I know that this has been asked on MSE before, but none of the answers seemed to answer my query and hence, I am making a new post.
$\textbf{Question:}$ $f:[a,b]\to\mathbb{R}$ is a continuous function. If $$\lim_{h\to0}\frac{f(x+h)+f(x-h)-2f(x)}{h^2}~=~0$$ holds for all $x$ in $[a,b]$ , prove that $f$ is linear on $[a,b]$ , i.e. $f(x)=cx+d$ for some $c,d\in\mathbb{R}$.
$\textbf{Note:}$ nothing has been said about the differentiability of $f(x)$ hence, we can't use L'Hôpital's rule or the Taylor Series expansion.
$\textbf{Attempt:}$ Given,
$$\displaystyle\lim_{h\to 0}\dfrac{f(x+h)+f(x-h)-2f(x)}{h^2}=0$$
Multiplying, $-1$ to the numerator and denominator and splitting $h^2$ and then proceeding further:
$$\displaystyle\lim_{h\to 0}\left(\dfrac{\left(\dfrac{f(x)-f(x+h)-f(x-h)+f(x)}{-h}\right)}{h}\right)$$
Let, $c$ be a constant such that, $c\to -h$, this automatically implies that, when $h\to 0$ then, $c\to 0$ as well. Now, introducing $c$ in the above equation:
$$\displaystyle\lim_{h\to 0}\left(\dfrac{\left(\displaystyle\lim_{c\to 0}\dfrac{f(x+h+c)-f(x+h)}{c}\right)-\left(\displaystyle\lim_{c\to 0}\dfrac{f(x+c)-f(x)}{c}\right)}{h}\right)$$
From the definition of the derivative, the numerator reduces to:
$$\lim_{h\to 0}\left(\dfrac{f^{\prime}(x+h)-f^{\prime}(x)}{h}\right)$$
This is reduces to:
$$\lim_{h\to 0}\left(\dfrac{f^{\prime}(x+h)-f^{\prime}(x)}{h}\right)=f^{\prime\prime}(x)$$
Now, as per given condition, $f^{\prime\prime}(x)=0$, hence we may conclude that $f(x)$ is a linear equation of the form, $cx+d$ for some $c, d\in\mathbb{R}$.
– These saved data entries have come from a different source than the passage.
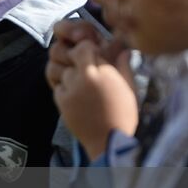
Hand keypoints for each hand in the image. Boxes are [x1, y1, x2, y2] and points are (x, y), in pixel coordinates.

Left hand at [47, 35, 138, 159]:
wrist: (108, 141)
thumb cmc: (123, 115)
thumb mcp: (129, 88)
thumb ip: (123, 66)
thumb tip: (123, 50)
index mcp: (101, 73)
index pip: (84, 46)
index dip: (87, 48)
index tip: (92, 54)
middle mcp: (83, 78)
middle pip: (70, 56)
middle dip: (76, 58)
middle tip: (84, 67)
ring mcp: (70, 90)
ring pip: (61, 70)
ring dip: (69, 73)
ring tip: (80, 83)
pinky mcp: (61, 101)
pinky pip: (57, 86)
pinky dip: (64, 88)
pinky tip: (76, 96)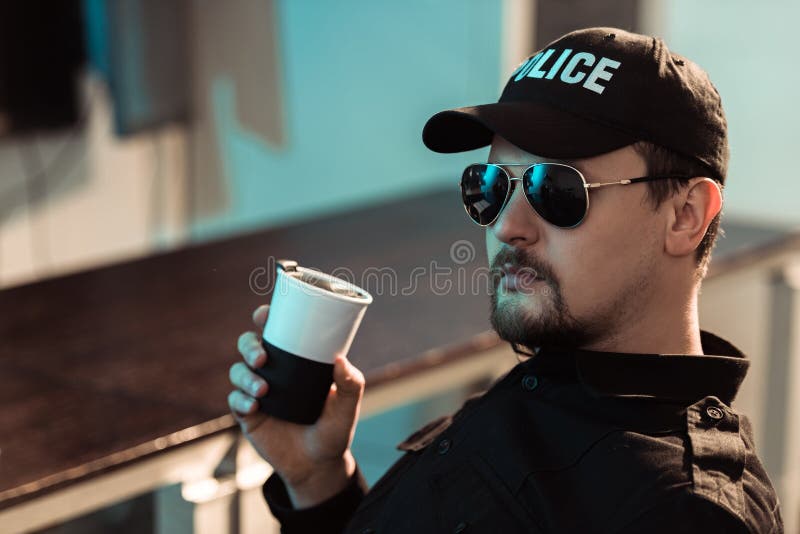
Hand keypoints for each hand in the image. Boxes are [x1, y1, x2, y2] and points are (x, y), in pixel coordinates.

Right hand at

I have been told that the constant $c$ which I introduced and applied the limits to, is not a legal move. I also feel the same way, but I can't figure out why.
Also, if the above process is wrong, then what is the right one? Note: we DO NOT know about the differentiability of the function, we only know that it is continuous that's all.